Le 16 juin au matin, France Inter a fait savoir sur ses ondes qu'une plainte avait été déposée contre Manuel Valls devant la cour de Justice de la République [une juridiction d'exception chargée de juger les ministres qui auraient commis un délit dans l'exercice de leurs fonctions au gouvernement], pour «entrave à l'application d'une loi». Explication.
Le 15 mars 2017, le conseil d'Etat, la plus haute juridiction administrative française, a annulé la décision du gouvernement de Manuel Valls de ne limiter qu'aux seules villes de Paris et Lille l'encadrement des loyers, qui constituait une des mesures phares de la loi Alur, mise en place par Cécile Duflot.
Cette loi devait à l'origine être appliquée dans plus de 1 000 communes françaises, mais le Premier ministre Manuel Valls y était particulièrement réticent.
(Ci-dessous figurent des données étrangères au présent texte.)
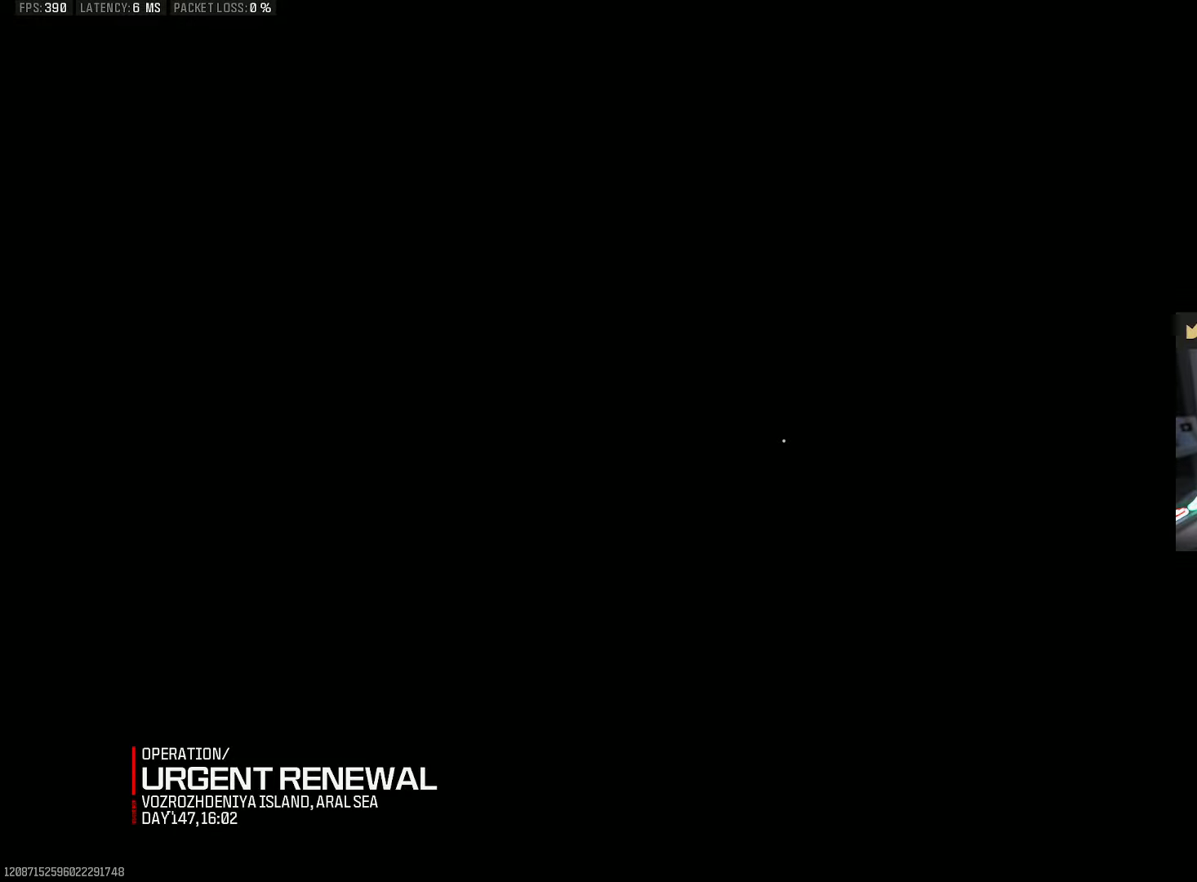
{"buttons": [], "left_stick": "center", "right_stick": "center", "events": []}
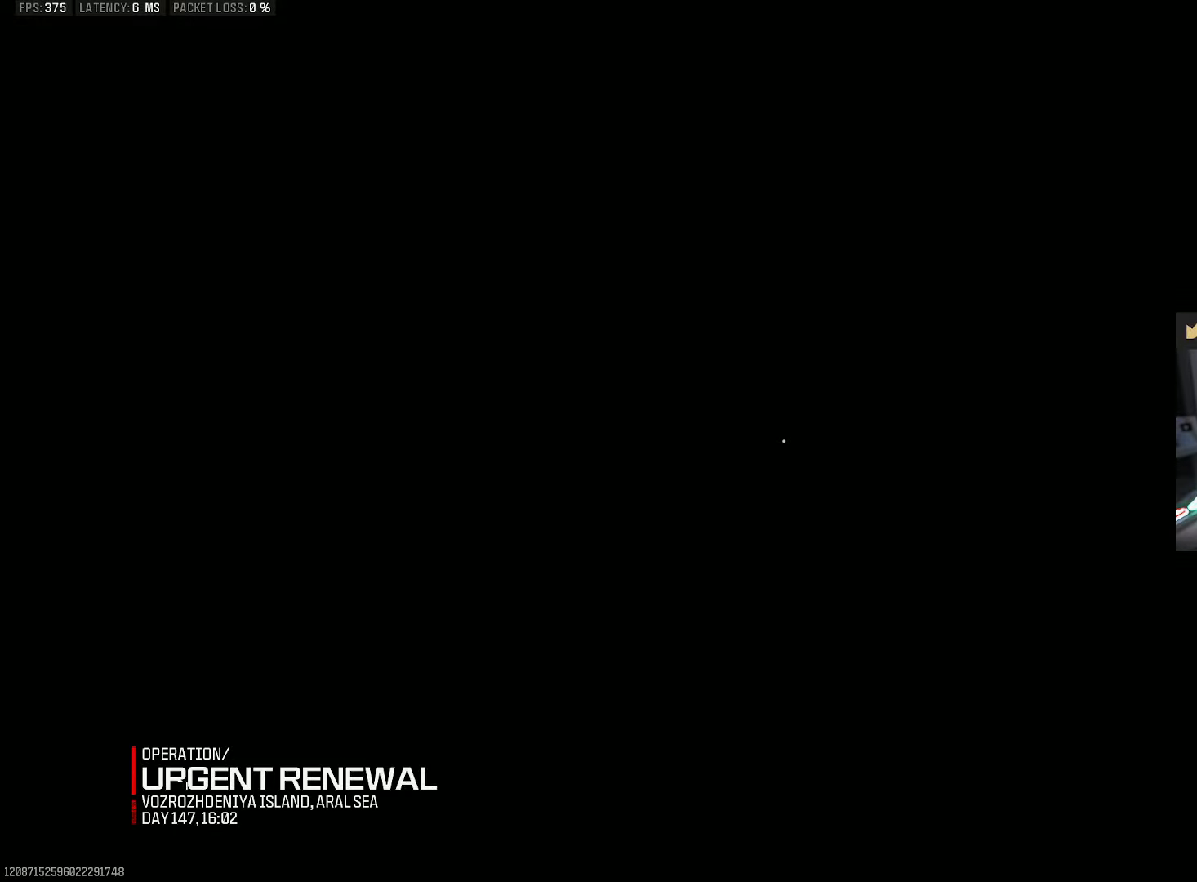
{"buttons": [], "left_stick": "center", "right_stick": "center", "events": []}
Par ce geste, il entendait surtout faire un pied de nez à l'ex-ministre du logement Cécile Duflot, démissionnaire quelques mois plus tôt. Tenante d'une ligne de gauche, Cécile Duflot s'était à de multiples reprises opposée à ce qu'elle considérait comme une dérive droitière du gouvernement Valls, et les relations avec son Premier ministre étaient des plus tendues.
«Excès de pouvoir» et «entrave à l'application d'une loi»
En 2014, le porte-parole d'Europe Ecologie Les Verts (EELV), mouvement dont est issue Cécile Duflot, Julien Bayou avait déposé un recours pour «excès de pouvoir» qui aboutit donc à cette annulation du conseil d'Etat en mars dernier. En effet, Manuel Valls n'avait pas le droit de ne pas faire appliquer la loi Alur.
C'est pourquoi, le 15 juin, l'avocat maître Afane-Jacquart a déposé plainte contre l'ex-Premier ministre devant la Cour de Justice de la République pour «entrave à l'exécution de la loi Alur».
L'accusation considère que Manuel Valls, en tant que dépositaire de l'autorité publique a commis une infraction. Le procureur général auprès de la Cour de cassation devra désormais décider si cette plainte sera poursuivie ou classée sans suite.
C'est donc un véritable coup dur pour Manuel Valls, à deux jours d'un scrutin décisif des législatives qui déterminera la suite de sa carrière politique. D'autant plus que l'ex-candidat à la présidentielle Benoît Hamon, sous la même étiquette socialiste que Manuel Valls, a déjà appelé à voter dans l'Essonne pour le candidat de la France Insoumise Farida Amrani.
Pour mémoire, l'ancien Premier ministre s'était vu placé en tête des personnalités les plus rejetées, de «l'infamie politique», selon le baromètre de l'institut de sondage Odoxa, le 29 mai.
Avec une hausse de 4 points, Manuel Valls suscitait le rejet de 54% des sondés, devançant ainsi pour la première fois Marine Le Pen (53%), elle-même en hausse de deux points.